[WHAT NEEDS TO BE DONE]: Where the line containing "so valuable for the body. It is professed to" appears in the records below, begin there and output each line verbatim through the last line.

[Items from a dataset]
------------------------
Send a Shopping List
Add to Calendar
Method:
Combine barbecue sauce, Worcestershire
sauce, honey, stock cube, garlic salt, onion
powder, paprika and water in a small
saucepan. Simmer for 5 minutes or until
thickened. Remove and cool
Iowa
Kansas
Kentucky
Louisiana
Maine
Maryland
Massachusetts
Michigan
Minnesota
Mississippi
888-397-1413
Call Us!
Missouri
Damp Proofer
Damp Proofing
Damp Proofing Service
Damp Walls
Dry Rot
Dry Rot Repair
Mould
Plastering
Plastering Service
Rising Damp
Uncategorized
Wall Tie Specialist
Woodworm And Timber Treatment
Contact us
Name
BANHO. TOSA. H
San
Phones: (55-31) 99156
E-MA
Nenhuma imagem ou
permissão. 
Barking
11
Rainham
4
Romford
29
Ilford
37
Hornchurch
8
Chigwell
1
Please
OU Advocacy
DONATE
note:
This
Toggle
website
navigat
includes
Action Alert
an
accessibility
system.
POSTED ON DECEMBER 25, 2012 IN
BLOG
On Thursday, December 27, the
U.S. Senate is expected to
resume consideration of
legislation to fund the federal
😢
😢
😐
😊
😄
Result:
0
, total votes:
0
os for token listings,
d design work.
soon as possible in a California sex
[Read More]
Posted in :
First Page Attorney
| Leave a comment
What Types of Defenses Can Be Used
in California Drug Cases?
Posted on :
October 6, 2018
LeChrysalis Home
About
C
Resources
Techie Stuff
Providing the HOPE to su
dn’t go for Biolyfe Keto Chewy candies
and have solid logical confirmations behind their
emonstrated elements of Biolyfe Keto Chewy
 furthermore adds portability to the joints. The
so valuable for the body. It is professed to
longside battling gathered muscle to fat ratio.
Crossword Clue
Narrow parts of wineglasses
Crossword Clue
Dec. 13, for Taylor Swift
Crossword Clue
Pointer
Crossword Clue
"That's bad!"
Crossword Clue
------------------------
[ANSWER BOX]:
so valuable for the body. It is professed to
longside battling gathered muscle to fat ratio.
Crossword Clue
Narrow parts of wineglasses
Crossword Clue
Dec. 13, for Taylor Swift
Crossword Clue
Pointer
Crossword Clue
"That's bad!"
Crossword Clue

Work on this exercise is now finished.